I had every intention of having this baby at the hospital, I really did. As a hippie-hating Marin-reactionary, a homebirth didn’t even vaguely cross my mind. But then I accidentally saw The Business of Being Born, which brought up all these questions and half-remembered tales told by former-birth-center-receptionist and hairdresser-slash-midwife friends.

And when I brought my Qs to my OBGYN, I did not like the answers, which were brusque and dismissive and delivered with my doctor’s foot literally out the door.

So Marco and I interviewed some midwives, and really liked what they had to say. And we were impressed by how they give every question a sane, measured response, and how their appointments are at your house and they last an hour versus the 5 minutes at the OBGYN’s office. (Plus pun-lover me was ecstatic with the name of their business…ready? Wombservice!)

And WHOOSH! Suddenly we’re buying rubber sheets and a special “placenta storage” bowl.

In Summary

So here’s where we are now: Ready or not, the house will become our new home on July 12, our very last day at the apartment. Our due date is on July 22, just ten scant days later.

Kitchen floor, leveled and ready for tile
Here’s what our kitchen looks like today.

today's "birthday" outfit
And what I look like today: Profoundly pregnant and primed for popping, and officially 39 years of old.

June might just kill me
Which will be done first, the house or the time bomb in the oven?

I’m sure we’ll be fine. Provided we get the kitchen and toilet and water heater and windows installed. And the walls painted. And the floors refinished. And we pass all our inspections. And the baby doesn’t come early.

Oh my god.

more words on: all knocked up, house-ing

alls I know

Monday, jun. 15, 2009   |   0 comments

Thinking about putting a baby up in there? Here is a collection of tips for you to consider, some small things that I myself have learned along this swell journey:

1. Don’t let them weigh you. Or rather, let them weigh you, but don’t let them tell you how much you weigh. You may feel a little nuts, shutting your eyes tight as you step onto that scale, and asking “Is it over?” — over and over — before you agree to step down. But the weightless calm that comes from not having that heavy number hanging around your neck is well worth the trouble. And the doctors/midwives will totally let you know you if you’re gaining too much, or too little. Meanwhile you’re free to worry about finding a pediatrician or learning self-hypnosis or getting a fireman to install your car seat or one of the other 10,000 truly terrifying things you’re supposed to be doing this week, oh boy.
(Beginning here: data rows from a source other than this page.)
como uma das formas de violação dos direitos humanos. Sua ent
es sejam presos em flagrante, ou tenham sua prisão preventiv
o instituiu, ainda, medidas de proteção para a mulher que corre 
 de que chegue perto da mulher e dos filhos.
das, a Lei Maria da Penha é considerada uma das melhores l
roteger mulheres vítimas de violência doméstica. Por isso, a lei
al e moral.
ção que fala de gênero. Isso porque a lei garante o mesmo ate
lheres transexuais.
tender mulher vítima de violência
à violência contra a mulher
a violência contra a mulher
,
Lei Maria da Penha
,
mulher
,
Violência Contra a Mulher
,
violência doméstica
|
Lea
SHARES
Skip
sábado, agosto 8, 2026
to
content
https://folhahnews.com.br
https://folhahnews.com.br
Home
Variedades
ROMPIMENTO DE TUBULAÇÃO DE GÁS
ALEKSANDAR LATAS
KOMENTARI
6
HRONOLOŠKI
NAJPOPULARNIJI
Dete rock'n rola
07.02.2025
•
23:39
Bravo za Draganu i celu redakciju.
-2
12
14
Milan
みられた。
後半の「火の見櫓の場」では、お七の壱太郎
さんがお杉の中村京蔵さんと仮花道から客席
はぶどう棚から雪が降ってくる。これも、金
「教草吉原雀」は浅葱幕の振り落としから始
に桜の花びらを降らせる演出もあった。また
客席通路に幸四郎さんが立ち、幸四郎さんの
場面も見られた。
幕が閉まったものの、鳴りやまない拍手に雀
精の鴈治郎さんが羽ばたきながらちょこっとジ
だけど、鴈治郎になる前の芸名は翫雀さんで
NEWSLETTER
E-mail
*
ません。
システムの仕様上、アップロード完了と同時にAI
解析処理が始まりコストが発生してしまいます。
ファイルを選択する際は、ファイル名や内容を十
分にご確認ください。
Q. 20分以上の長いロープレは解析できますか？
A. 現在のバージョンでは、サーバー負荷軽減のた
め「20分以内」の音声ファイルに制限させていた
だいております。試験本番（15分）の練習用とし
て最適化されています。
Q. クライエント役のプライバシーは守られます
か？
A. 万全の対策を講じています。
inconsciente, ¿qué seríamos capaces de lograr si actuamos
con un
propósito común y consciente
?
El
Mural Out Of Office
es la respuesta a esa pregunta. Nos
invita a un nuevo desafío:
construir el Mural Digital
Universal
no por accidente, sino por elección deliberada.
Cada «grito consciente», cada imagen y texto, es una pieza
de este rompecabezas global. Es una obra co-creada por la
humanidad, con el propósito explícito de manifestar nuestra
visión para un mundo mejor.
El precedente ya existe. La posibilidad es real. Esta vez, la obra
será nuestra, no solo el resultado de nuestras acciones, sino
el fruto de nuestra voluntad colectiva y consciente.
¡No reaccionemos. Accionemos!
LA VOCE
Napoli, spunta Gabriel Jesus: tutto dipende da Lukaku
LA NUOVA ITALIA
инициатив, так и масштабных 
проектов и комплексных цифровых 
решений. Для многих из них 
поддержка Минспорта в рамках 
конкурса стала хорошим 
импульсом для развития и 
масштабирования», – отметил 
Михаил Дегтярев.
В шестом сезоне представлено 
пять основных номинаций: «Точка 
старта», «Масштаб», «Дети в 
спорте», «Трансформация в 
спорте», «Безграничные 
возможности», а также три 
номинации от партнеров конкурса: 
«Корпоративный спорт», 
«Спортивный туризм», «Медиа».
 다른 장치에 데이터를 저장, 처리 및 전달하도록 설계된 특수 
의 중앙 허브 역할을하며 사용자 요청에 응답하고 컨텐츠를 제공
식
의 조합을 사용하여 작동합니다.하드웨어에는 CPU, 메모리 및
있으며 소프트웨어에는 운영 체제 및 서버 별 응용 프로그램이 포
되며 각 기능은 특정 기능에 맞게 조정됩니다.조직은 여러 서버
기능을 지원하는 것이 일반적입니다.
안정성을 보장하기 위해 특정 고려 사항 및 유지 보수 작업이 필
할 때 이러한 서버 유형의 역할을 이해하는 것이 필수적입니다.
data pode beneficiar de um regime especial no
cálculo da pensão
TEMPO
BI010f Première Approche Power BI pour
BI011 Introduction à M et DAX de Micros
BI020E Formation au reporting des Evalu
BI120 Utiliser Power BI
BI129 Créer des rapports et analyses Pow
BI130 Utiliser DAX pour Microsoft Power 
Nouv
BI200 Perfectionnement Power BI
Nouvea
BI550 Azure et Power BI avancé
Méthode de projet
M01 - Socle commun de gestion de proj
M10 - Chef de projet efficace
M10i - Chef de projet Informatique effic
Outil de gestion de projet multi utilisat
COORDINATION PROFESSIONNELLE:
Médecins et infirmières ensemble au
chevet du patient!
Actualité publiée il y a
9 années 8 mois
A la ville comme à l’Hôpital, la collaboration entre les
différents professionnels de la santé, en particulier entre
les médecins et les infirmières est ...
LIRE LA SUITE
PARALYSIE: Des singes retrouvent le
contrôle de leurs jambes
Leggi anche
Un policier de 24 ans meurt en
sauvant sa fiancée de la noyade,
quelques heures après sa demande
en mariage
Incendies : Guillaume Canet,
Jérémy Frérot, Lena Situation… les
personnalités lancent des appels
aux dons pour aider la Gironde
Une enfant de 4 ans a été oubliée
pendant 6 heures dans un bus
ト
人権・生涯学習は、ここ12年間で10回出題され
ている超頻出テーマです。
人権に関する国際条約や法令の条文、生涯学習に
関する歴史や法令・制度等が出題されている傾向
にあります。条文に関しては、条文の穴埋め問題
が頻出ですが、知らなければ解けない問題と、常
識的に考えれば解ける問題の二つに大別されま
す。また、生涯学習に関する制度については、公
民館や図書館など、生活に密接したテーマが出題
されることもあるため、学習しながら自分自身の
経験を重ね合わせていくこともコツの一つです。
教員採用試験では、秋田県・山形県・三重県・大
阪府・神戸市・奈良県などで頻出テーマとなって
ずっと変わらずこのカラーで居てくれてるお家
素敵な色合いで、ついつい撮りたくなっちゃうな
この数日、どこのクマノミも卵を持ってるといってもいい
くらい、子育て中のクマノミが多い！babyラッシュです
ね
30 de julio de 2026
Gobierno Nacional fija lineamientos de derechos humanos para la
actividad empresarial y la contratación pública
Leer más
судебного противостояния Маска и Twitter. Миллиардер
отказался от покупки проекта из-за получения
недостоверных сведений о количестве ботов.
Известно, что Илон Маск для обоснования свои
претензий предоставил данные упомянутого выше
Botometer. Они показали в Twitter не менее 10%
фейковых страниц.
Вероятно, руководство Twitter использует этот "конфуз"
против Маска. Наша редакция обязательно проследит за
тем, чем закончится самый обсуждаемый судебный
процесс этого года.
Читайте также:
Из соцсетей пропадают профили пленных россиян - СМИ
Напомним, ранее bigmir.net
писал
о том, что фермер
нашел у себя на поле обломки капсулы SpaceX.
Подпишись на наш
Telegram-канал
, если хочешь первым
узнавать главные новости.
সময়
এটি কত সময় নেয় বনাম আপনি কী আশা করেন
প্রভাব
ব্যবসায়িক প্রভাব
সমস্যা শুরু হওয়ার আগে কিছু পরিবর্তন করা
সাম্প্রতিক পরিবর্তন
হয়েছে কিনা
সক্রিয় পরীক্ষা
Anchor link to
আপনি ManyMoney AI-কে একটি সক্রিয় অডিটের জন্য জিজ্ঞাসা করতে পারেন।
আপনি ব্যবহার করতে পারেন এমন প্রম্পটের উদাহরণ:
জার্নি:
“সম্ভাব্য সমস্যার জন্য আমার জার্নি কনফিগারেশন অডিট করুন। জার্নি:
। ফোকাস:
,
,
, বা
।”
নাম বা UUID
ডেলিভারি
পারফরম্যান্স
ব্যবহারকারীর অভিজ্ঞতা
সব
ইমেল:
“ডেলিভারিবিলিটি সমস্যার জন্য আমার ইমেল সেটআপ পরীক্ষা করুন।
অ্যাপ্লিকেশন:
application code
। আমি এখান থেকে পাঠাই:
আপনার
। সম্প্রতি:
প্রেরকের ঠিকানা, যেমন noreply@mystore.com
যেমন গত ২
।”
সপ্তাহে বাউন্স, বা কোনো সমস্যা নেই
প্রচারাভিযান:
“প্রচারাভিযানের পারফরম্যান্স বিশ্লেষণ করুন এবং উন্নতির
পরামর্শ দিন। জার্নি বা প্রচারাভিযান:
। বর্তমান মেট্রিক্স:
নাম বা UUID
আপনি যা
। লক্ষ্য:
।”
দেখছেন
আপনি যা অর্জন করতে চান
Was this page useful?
2. Hunting for a house, buying a house, and renovating a house are things better done before you get pregnant, or after your child graduates from college, or maybe never ever. Your animal brain may be telling you it’s time to nest, but do no listen! Buying a house is horribly stressful and all-consuming and stressful, and it leaves you with no time to knit booties or smile beatifically or glow or do any of those happy, soft-focus things that pregnant ladies do on television and greeting cards. Just find yourself a dark closet in your apartment, line it with newspaper, and be done with it.

3. That wretchedly named Belly Butter they sell you may not actually do much to ward off stretch marks (apparently that’s all heredity?), but it makes for some fine-smelling (cocoa and lavender!) and effective hair pomade…for people with uncontrollable fuzzy troll-doll hair, at least.

4. Watermelon! Chinese chicken salad! Tangerines! Chocolate milk! S’MORES! Tums.